Sedra – Va’etchanan

Sedra – Va’etchanan

THIS WEEK is perhaps the best known of all Torah portions, containing the Shema and the 10 Commandments. Every Jew ought to know at least one verse by heart. It is what we first teach to children and converts – God is one and indivisible.

This principle in our value system is so important that it has transferred (with varying degrees of success) to our daughter religions, Christianity and Islam. The Christian notion that only a basic 10 commandments would now apply seems to fly in the face of their scripture. When asked what the most important mitzvah was, Jesus is said to have replied by quoting the Shema, saying: “Love your neighbour who is like you.” This is a highly-Jewish response.

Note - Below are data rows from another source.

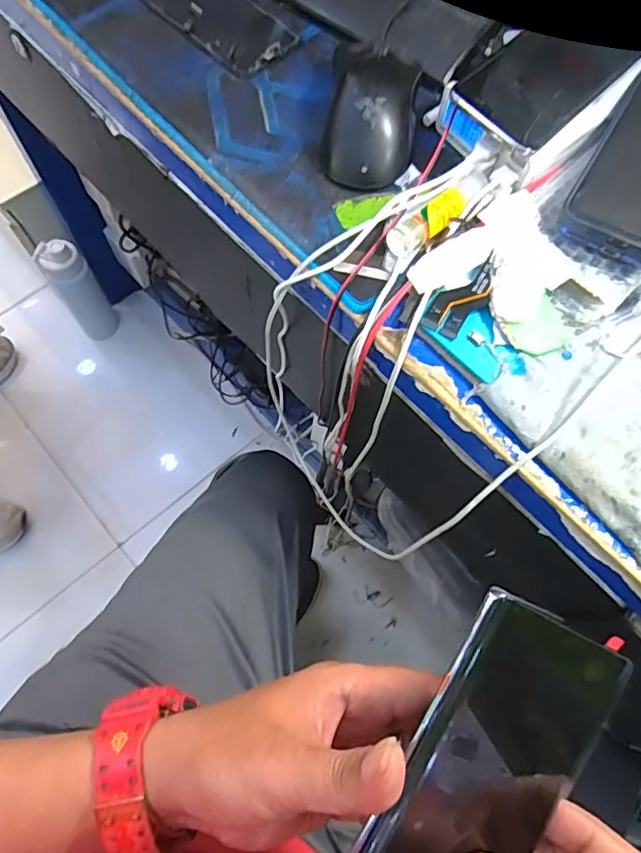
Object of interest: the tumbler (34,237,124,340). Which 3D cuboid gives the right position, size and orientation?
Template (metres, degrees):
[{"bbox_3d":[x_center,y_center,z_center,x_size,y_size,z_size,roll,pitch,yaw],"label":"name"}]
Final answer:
[{"bbox_3d":[-0.487,-0.275,1.110,0.083,0.281,0.069,-35,75,-15],"label":"tumbler"}]

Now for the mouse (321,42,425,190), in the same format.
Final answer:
[{"bbox_3d":[0.038,-0.235,0.400,0.061,0.034,0.119,9,69,1],"label":"mouse"}]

How odd, too, that the fundamental obligations of Christianity begin: “I am the Lord your God, who brought you out of the Land of Egypt, out of the House of Slavery.” Is that really so? More curious still is the discussion in the Talmud (Berachot 12a): “They recited the 10 Commandments, the Shema” and other sections.

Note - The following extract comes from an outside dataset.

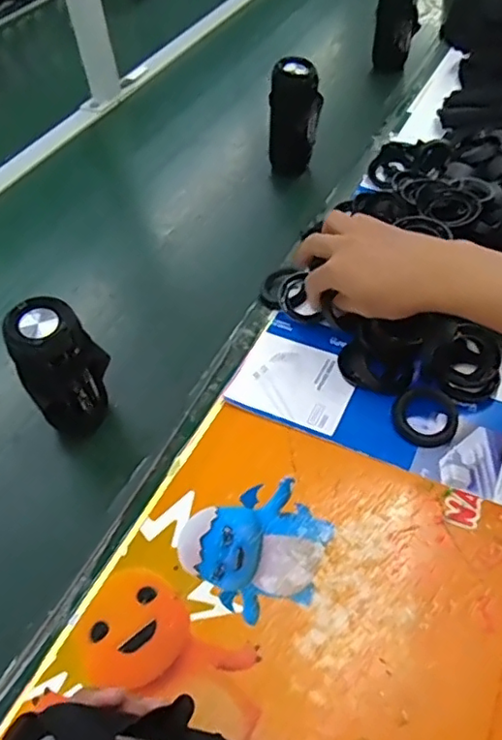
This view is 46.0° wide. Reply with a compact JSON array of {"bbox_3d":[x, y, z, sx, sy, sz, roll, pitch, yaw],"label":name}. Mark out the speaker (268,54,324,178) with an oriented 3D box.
[{"bbox_3d":[0.064,-0.364,0.855,0.061,0.142,0.057,24,56,23],"label":"speaker"}]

The passage continues: “Rab Judah said in the name of Samuel: ‘Outside the Temple also people wanted to do the same, but they were stopped on account of the insinuations of the Minim.’” The Minim are the Christians who emphasised the 10 over the 613 Commandments. The Talmud goes on to record other attempts to add the 10 Commandments to the Shema, again refuted on the same basis. The rabbis actually added words to saying the third paragraph to emphasise the 613 commandments over the 10.

The rationale is that the commandments are all obligatory on all Jews. The Jewish name for the 10 Commandments is the 10 Sayings – far less emphatic, in fact, implying that these are the ones which God spoke to Moses. You will still find the 10 Commandments in the siddur, usually after the morning service – but the one printed is that in Exodus, not the slightly different version given here.

In some of the siddurim, we find the Shema related to the 10 Commandments by superscript annotations on the text. This is to show that while we do not place all our emphasis on the 10 Commandments, we nonetheless feel that there is considerable significance in their having been spoken by God to Moses and Israel – and in their having been included in the Temple Shema.